## WORK REQUEST
Using the listing below, select the lines with the word "precision" and copy them.

# # # #

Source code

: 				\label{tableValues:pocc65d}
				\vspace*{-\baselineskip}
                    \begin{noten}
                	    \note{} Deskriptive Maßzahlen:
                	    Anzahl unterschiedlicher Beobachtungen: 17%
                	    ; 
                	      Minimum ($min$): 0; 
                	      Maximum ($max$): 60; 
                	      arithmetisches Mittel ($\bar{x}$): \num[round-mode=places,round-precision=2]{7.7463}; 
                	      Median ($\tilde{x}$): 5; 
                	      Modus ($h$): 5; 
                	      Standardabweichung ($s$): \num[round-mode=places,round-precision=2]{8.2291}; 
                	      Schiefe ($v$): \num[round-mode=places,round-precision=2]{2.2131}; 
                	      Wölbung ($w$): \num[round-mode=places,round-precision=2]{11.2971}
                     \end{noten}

# # # #

## RESPONSE
                	      arithmetisches Mittel ($\bar{x}$): \num[round-mode=places,round-precision=2]{7.7463}; 
                	      Standardabweichung ($s$): \num[round-mode=places,round-precision=2]{8.2291}; 
                	      Schiefe ($v$): \num[round-mode=places,round-precision=2]{2.2131}; 
                	      Wölbung ($w$): \num[round-mode=places,round-precision=2]{11.2971}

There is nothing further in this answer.